Higgs Couplings and Phenomenology in a Warped Extra Dimension

TL;DR

This paper analyzes Higgs boson couplings within Randall-Sundrum models, comparing theoretical predictions with LHC data, and explores the potential for future collider experiments to probe these models.

Contribution

It provides analytic expressions for Higgs couplings in RS models and assesses their experimental constraints and future sensitivities.

Findings

Current LHC data exclude KK gluon masses up to 20 TeV for certain Yukawa couplings.

The analysis constrains RS model parameters using Higgs decay measurements.

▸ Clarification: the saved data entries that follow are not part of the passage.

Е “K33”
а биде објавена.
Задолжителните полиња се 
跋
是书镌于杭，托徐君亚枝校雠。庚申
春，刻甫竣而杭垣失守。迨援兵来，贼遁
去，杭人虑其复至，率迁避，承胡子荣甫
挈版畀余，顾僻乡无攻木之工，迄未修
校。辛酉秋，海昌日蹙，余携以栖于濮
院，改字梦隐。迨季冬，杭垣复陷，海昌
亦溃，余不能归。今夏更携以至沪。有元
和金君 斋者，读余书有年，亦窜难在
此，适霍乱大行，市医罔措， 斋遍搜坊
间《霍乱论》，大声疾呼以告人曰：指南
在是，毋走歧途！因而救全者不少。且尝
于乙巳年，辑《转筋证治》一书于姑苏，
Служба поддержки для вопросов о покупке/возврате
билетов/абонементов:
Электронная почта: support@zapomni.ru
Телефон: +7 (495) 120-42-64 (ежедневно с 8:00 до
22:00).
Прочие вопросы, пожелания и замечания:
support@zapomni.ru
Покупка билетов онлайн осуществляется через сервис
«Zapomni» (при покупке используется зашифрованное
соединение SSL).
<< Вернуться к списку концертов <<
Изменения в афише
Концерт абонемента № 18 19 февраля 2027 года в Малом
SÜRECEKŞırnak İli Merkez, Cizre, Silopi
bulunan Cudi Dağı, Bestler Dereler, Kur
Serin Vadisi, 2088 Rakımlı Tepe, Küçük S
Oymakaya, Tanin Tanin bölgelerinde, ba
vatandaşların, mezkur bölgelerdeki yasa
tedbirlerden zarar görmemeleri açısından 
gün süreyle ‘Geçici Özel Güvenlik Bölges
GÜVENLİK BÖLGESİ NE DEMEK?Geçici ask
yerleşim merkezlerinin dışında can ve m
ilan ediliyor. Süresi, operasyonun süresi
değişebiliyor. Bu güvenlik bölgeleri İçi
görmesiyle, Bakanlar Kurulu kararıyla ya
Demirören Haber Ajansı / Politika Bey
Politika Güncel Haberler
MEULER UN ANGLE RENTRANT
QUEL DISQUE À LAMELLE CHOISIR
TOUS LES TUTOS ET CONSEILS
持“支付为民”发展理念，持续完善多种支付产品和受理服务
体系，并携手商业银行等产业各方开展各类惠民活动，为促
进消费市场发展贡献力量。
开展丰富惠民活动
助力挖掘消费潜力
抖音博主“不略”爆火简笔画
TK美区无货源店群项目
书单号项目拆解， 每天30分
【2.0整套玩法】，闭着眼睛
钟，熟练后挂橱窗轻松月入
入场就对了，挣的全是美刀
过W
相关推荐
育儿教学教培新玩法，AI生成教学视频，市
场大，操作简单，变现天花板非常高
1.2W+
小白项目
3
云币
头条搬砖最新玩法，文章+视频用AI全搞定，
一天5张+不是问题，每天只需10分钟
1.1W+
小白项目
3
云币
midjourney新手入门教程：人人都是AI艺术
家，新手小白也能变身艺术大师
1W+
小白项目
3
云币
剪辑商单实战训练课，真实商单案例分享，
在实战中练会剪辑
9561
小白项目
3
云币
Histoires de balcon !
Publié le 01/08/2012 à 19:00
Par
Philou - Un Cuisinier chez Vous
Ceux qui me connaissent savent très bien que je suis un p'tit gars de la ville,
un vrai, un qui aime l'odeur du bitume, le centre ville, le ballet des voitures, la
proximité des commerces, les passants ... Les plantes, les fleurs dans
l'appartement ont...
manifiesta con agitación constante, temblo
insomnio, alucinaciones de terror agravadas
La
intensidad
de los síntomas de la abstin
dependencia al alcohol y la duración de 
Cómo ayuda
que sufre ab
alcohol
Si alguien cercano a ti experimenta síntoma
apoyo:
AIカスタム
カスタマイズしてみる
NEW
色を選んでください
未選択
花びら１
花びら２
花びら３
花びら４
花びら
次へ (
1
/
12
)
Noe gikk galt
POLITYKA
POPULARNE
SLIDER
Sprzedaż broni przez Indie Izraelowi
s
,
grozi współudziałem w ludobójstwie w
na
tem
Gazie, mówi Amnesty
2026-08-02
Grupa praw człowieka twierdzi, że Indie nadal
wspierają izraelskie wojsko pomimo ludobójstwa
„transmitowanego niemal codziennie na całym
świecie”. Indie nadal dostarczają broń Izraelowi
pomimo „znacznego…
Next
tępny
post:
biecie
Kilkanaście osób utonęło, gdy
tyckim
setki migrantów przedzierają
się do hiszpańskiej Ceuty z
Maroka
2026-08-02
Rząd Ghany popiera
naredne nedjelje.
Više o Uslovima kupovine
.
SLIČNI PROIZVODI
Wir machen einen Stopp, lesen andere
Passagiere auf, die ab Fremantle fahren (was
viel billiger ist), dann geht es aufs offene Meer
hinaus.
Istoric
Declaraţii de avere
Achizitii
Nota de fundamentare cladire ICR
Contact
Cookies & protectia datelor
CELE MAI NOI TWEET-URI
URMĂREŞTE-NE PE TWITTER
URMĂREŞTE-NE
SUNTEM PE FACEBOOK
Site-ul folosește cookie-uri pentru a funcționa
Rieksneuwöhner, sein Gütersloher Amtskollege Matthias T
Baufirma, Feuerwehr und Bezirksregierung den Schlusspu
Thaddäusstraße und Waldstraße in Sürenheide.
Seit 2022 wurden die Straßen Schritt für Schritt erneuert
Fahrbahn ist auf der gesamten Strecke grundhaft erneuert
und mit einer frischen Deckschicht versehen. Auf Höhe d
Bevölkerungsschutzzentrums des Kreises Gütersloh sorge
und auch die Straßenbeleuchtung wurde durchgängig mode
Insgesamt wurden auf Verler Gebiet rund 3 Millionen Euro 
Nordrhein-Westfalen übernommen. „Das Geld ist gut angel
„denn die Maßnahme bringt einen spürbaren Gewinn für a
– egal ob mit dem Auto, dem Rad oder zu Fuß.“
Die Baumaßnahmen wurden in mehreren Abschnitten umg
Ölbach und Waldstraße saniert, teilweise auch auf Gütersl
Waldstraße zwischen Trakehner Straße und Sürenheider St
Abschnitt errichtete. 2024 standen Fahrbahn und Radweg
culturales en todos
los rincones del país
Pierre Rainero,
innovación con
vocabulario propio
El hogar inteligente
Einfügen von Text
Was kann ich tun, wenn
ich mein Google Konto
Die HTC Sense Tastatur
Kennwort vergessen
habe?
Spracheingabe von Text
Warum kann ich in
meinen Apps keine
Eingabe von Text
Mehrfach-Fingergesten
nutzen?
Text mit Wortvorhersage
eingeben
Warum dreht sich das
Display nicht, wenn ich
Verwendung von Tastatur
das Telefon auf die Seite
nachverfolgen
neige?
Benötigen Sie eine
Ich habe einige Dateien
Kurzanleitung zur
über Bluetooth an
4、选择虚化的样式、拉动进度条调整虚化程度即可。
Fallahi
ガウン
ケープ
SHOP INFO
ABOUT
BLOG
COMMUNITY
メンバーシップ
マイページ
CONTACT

Future colliders could significantly improve the sensitivity to RS model signatures.

Abstract

We present a comprehensive description of the Higgs-boson couplings to Standard Model fermions and bosons in Randall-Sundrum (RS) models with a Higgs sector localized on or near the infra-red brane. The analytic results for all relevant Higgs couplings including the loop-induced couplings to gluons and photons are summarized for both the minimal and the custodial RS model. The RS predictions for all relevant Higgs decays are compared with current LHC data, which already exclude significant portions of the parameter space. We show that the latest measurements are sensitive to KK gluon masses up to $20\, \rm{TeV} \times (y_*/3)$ at $95\%$ confidence level for anarchic 5D Yukawa couplings bounded from above by $|(Y_f)_{ij}| < y_*$. We also derive the sensitivity levels attainable in the high-luminosity run of the LHC and at a future linear collider.